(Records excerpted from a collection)
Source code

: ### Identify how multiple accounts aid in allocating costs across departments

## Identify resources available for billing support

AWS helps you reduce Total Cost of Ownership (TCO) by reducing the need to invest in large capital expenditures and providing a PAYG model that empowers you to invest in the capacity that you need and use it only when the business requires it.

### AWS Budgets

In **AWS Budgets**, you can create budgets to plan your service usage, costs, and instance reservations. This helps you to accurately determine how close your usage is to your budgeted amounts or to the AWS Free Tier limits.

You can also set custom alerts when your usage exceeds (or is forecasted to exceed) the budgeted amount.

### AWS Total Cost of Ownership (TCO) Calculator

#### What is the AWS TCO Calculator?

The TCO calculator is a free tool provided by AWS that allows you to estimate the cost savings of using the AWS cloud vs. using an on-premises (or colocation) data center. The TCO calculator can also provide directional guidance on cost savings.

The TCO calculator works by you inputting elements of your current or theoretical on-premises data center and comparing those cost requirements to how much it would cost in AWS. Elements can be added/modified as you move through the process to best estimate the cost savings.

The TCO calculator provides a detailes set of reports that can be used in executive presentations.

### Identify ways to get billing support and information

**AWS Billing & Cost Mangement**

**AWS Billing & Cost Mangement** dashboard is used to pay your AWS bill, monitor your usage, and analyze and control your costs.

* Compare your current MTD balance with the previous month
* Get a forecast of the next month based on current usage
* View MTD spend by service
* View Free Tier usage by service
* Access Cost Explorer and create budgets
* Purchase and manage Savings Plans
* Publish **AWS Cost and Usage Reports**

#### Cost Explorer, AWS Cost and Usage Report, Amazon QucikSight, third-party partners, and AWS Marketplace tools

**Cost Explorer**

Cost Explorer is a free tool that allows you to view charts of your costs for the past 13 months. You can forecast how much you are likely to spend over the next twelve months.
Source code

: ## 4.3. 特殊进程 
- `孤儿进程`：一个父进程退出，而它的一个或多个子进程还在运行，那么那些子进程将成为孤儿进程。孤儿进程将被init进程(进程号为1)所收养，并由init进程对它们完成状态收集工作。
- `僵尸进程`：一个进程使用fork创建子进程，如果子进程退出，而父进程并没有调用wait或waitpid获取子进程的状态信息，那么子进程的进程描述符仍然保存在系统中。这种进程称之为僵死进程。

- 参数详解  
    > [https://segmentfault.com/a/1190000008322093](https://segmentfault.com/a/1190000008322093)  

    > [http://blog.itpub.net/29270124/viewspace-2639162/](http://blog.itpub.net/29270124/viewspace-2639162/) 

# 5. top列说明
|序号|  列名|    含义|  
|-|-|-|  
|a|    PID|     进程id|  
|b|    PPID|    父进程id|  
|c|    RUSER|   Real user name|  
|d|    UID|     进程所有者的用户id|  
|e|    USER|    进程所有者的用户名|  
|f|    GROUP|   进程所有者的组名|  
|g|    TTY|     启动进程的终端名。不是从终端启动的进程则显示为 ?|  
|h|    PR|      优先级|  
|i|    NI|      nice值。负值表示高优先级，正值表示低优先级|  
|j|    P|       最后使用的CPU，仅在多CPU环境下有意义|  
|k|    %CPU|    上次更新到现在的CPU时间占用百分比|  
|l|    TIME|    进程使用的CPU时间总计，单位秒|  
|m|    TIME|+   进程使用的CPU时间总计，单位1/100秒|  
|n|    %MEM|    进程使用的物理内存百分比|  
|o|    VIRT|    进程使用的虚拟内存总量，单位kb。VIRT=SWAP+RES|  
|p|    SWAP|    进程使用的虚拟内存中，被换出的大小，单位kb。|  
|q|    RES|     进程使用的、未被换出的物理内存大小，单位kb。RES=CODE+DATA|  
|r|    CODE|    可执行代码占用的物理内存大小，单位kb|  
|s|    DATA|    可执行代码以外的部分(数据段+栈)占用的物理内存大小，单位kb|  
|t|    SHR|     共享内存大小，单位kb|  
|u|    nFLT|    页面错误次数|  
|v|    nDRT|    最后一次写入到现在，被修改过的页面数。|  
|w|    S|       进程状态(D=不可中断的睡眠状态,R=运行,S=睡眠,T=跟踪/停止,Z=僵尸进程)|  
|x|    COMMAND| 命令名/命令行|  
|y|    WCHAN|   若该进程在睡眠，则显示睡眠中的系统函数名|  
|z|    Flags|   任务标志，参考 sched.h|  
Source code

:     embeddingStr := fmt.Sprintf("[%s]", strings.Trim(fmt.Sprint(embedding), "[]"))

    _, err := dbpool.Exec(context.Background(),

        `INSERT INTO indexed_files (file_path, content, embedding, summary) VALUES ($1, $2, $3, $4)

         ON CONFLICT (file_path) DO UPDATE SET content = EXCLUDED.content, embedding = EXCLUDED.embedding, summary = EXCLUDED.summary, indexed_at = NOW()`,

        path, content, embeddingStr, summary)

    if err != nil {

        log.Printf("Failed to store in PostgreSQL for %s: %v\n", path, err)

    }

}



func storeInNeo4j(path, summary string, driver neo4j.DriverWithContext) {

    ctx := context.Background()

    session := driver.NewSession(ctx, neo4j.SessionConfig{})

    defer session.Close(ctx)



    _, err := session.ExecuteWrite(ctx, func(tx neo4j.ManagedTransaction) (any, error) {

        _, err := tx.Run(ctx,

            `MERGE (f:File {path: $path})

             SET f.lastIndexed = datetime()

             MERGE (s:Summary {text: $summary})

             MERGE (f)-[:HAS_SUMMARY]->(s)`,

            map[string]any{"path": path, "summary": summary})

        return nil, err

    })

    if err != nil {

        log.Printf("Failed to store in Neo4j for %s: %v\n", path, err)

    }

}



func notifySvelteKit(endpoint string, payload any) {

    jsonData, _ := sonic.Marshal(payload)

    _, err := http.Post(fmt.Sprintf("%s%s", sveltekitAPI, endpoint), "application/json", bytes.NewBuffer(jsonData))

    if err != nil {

Problem:
Copy out everything from the start of the items down through the line containing "### AWS Budgets", including that line.

Finished task:
Source code

: ### Identify how multiple accounts aid in allocating costs across departments

## Identify resources available for billing support

AWS helps you reduce Total Cost of Ownership (TCO) by reducing the need to invest in large capital expenditures and providing a PAYG model that empowers you to invest in the capacity that you need and use it only when the business requires it.

### AWS Budgets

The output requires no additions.